Las preocupaciones sobre las intenciones de Irán siguen siendo elevadas, ya que aún evade las investigaciones de la OIEA, dijeron funcionarios de la ONU. "Aunque aún no se están produciendo cantidades comerciales de uranio enriquecido, está claro que el programa está avanzando," afirmó un funcionario.
"A menos que Irán trate temas de verificación pendientes desde hace tiempo, e implemente las medidas de transparencia requeridas, la Agencia no podrá reconstruir íntegramente la historia del programa nuclear (...) y proveer garantías acerca de de la naturaleza exclusivamente pacífica," dijo el informe.
Enviados estadounidenses y europeos planean visitar pronto a Mohamed ElBaradei, titular de la Agencia Internacional de Energía Atómica (OIEA), para quejarse por su sugerencia de permitir a Irán retener parte de su actividad de enriquecimiento de uranio, dijo un funcionario de Estados Unidos.
Expuesto a màs sanciones
Las principales potencias respaldan resoluciones del Consejo de Seguridad de la ONU que demandan que Irán suspenda todo el trabajo de combustible nuclear a cambio de negociaciones sobre incentivos comerciales, con la amenaza de una escalada de sanciones si Teherán se sigue rehusando.
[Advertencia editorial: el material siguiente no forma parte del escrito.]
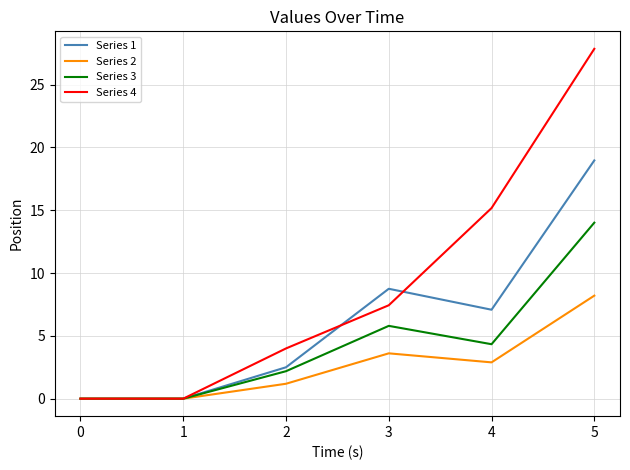

How many values in the Series 4 series are below 7?

3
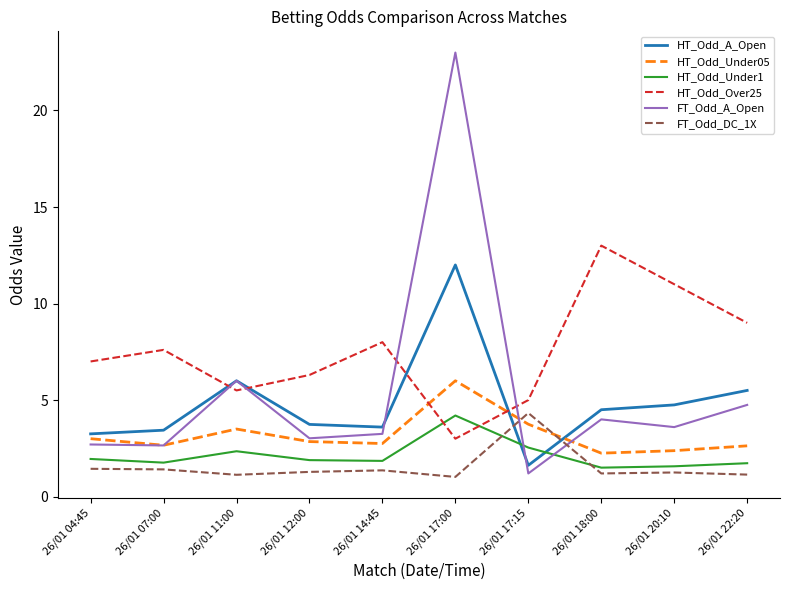

What is the approximate value of HT_Odd_A_Open at 26/01 07:00?

3.4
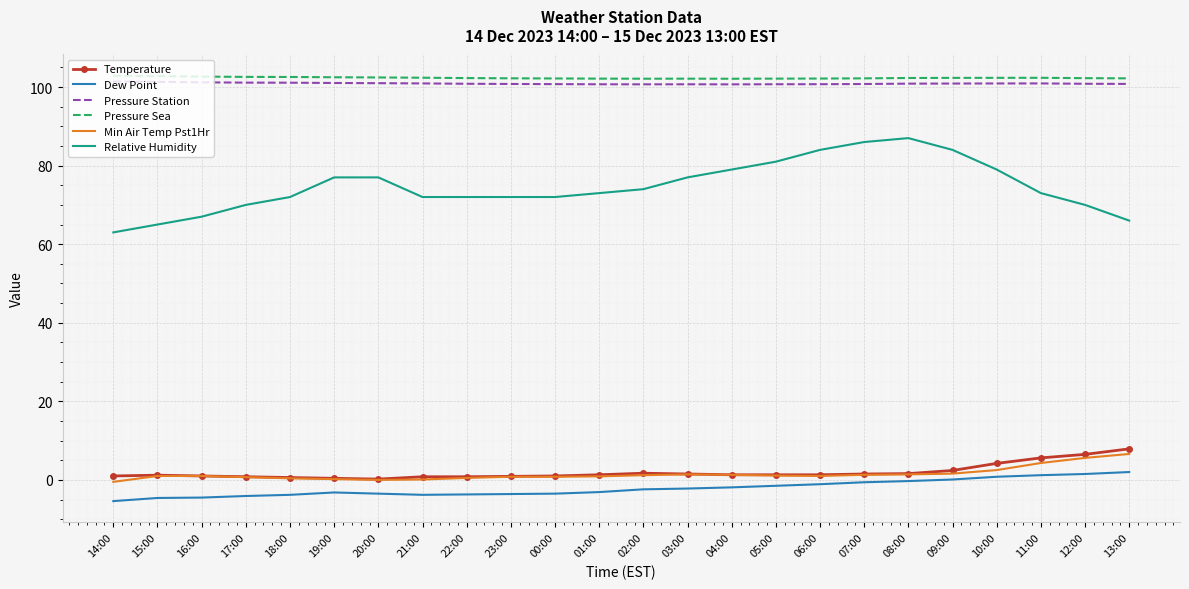

What is the maximum value for Min Air Temp Pst1Hr?

6.6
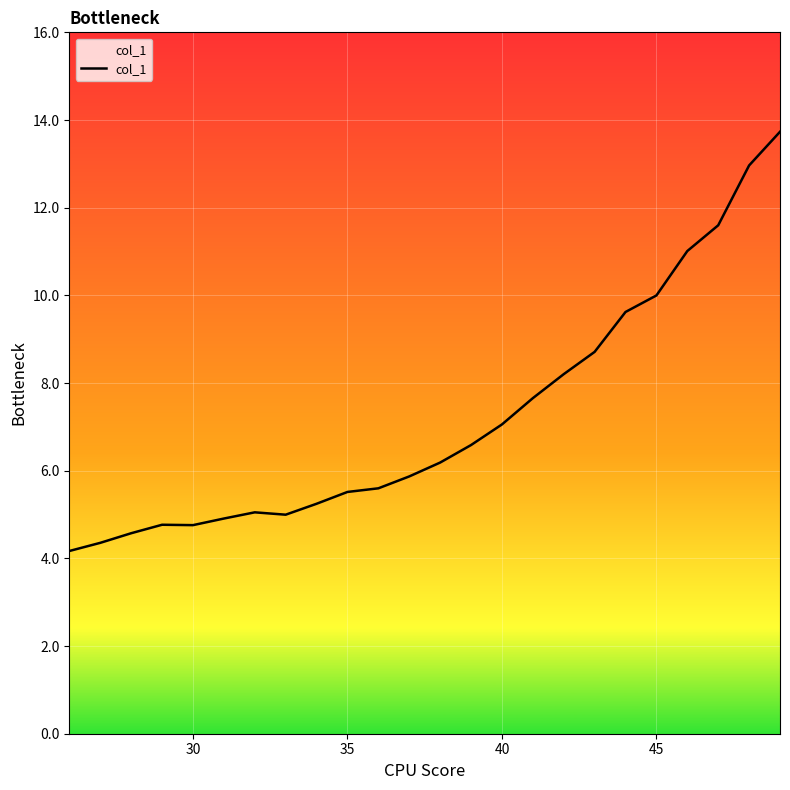

What is the minimum value shown in the chart?

4.2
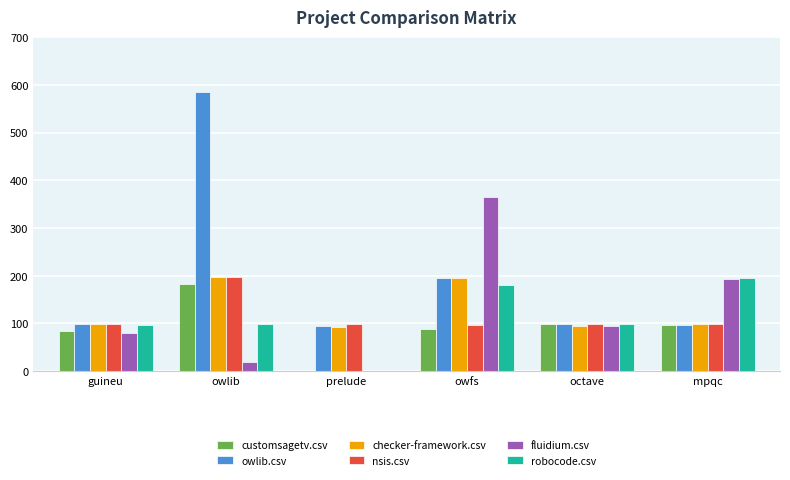

Does the chart contain stacked bars?

No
El presidente francés, Nicolas Sarkozy, señaló que Irán debe decidir si quiere cooperar con la comunidad internacional o enfrentar nuevas sanciones. "Por mi parte, pienso que uno no debería dudar en reforzar las sanciones," dijo Sarkozy a la publicación mensual alemana Cicero.
París también rechaza las palabras del dirigente del OIEA, cuando afirma que varios servicios de inteligencia occidentales -entre ellos el francés - confirmaron que, en el caso que Irán quiera fabricar un arma atómica, pasará entre cuatro y ocho años.
ElBaradei disgustó a las potencias occidentales al decir que su intento de evitar que Irán aprenda el proceso del enriquecimiento era obsoleto, ya que Teherán ya lo había hecho.